PROBLEM STATEMENT: Please give back the whole listing below line for line, without changing a character, and leave the pictures out.

- - -

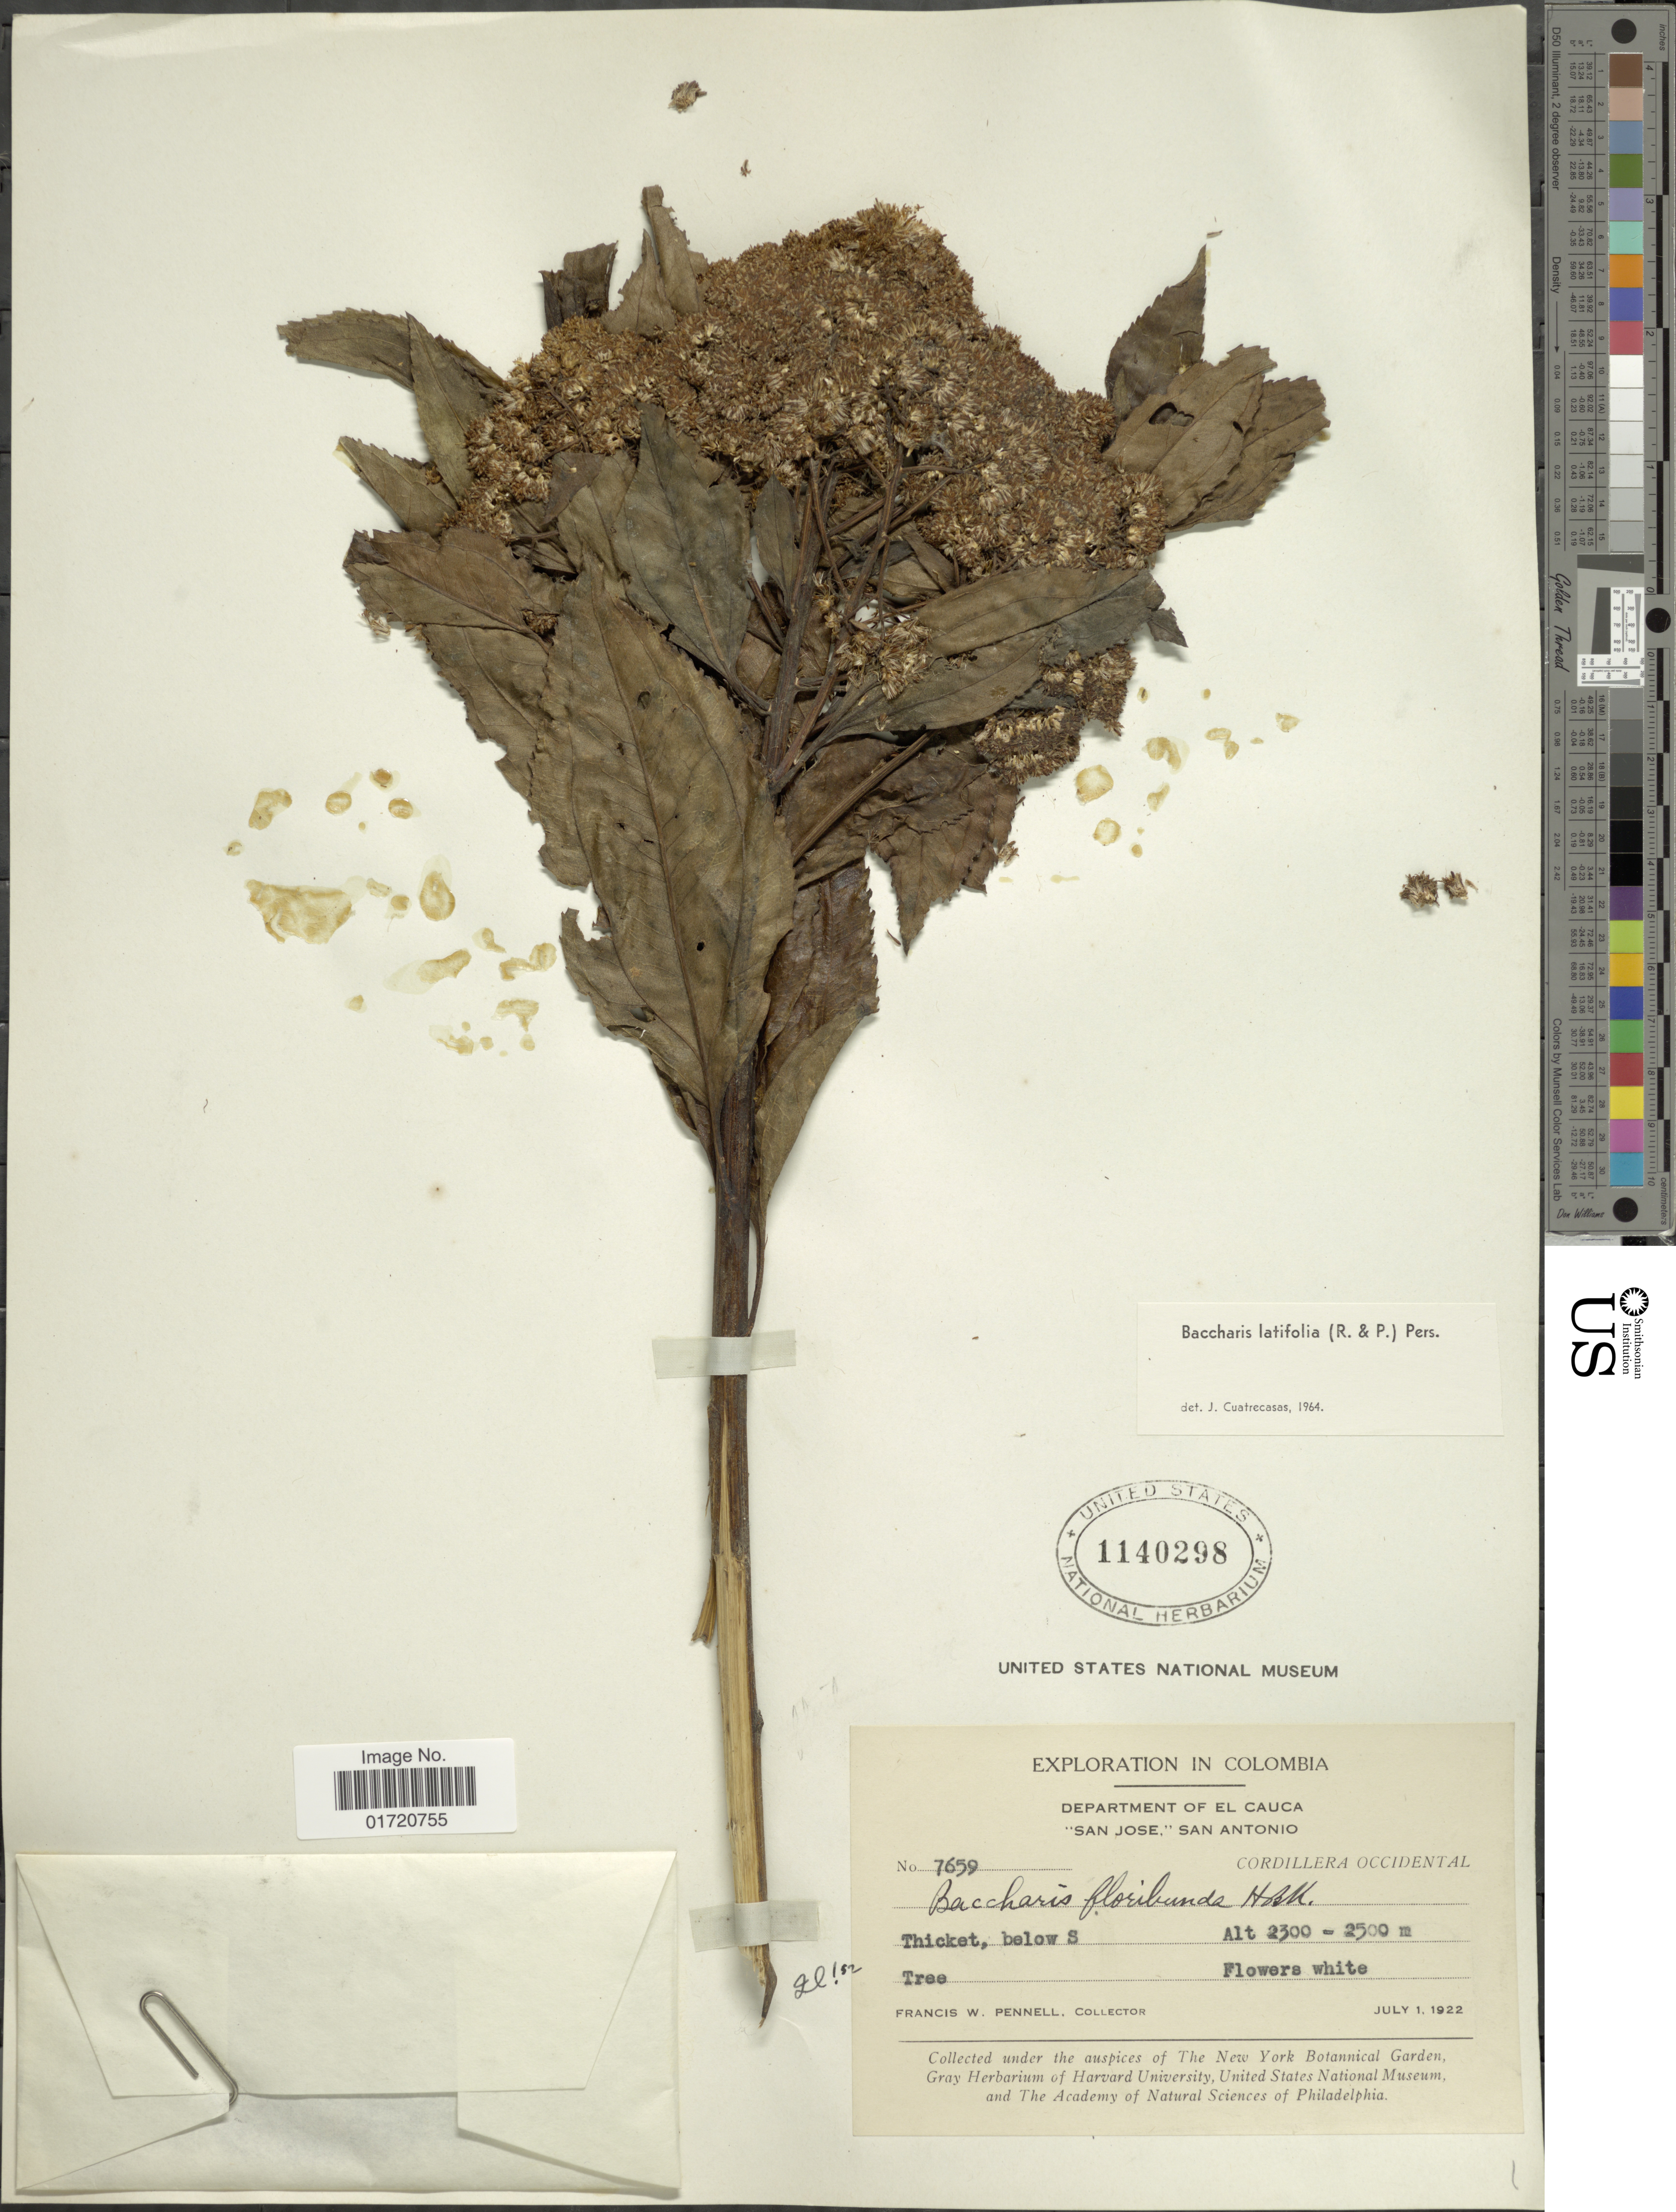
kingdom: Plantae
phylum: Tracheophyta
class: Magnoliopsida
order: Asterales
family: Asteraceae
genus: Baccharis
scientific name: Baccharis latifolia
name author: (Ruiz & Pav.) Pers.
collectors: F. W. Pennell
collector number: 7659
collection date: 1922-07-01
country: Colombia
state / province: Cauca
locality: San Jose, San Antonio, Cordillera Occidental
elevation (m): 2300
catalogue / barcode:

- - -

EXERCISE RESPONSE:
kingdom: Plantae
phylum: Tracheophyta
class: Magnoliopsida
order: Asterales
family: Asteraceae
genus: Baccharis
scientific name: Baccharis latifolia
name author: (Ruiz & Pav.) Pers.
collectors: F. W. Pennell
collector number: 7659
collection date: 1922-07-01
country: Colombia
state / province: Cauca
locality: San Jose, San Antonio, Cordillera Occidental
elevation (m): 2300
catalogue / barcode:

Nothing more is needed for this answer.